**What the exercise asks**
Type out every line below exactly as it reads.

**Dataset**
- Opening Delimiter -

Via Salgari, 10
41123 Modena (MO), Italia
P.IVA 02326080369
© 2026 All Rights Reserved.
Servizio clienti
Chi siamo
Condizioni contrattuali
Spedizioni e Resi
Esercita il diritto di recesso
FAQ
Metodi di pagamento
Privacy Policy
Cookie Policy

- Closing Delimiter -

**Task answer**
Via Salgari, 10
41123 Modena (MO), Italia
P.IVA 02326080369
© 2026 All Rights Reserved.
Servizio clienti
Chi siamo
Condizioni contrattuali
Spedizioni e Resi
Esercita il diritto di recesso
FAQ
Metodi di pagamento
Privacy Policy
Cookie Policy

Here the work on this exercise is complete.